>>>>>
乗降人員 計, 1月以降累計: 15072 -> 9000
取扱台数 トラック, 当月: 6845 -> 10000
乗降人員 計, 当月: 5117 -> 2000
<<<<<
>>>>>
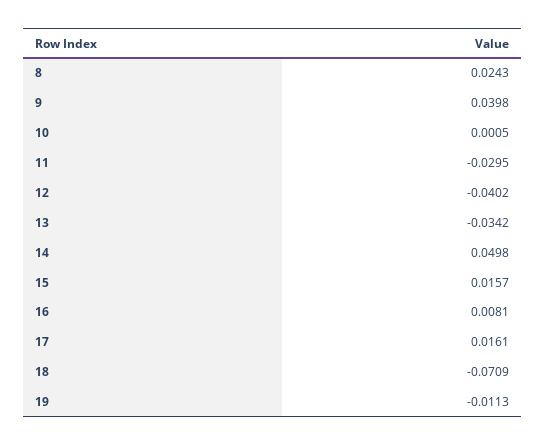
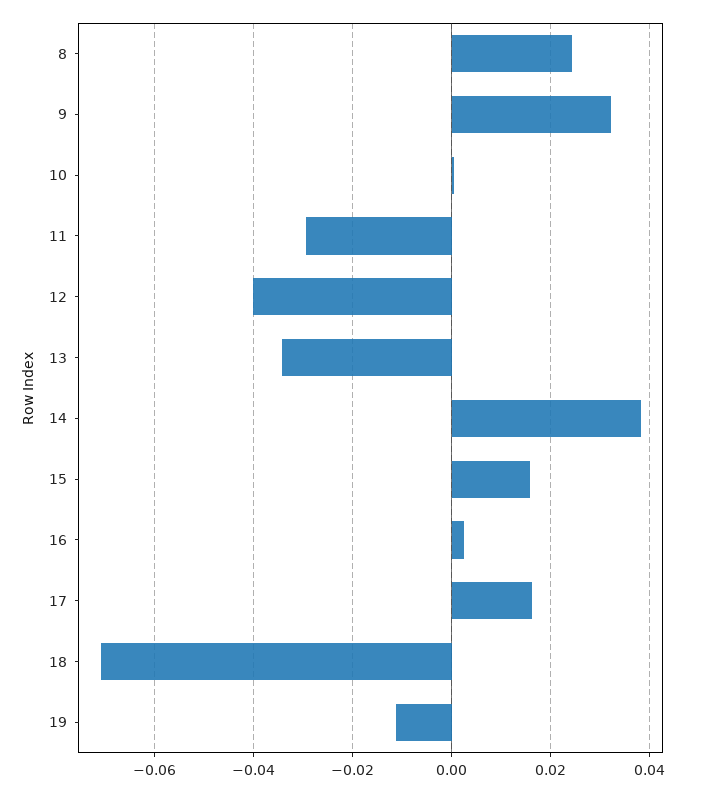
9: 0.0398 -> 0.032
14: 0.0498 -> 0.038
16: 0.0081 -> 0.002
<<<<<
**What you are asked to do:** Work out how many lines in the entries contain the string "乗降人員", then reply with that number and nothing more.

**Written solution:** 2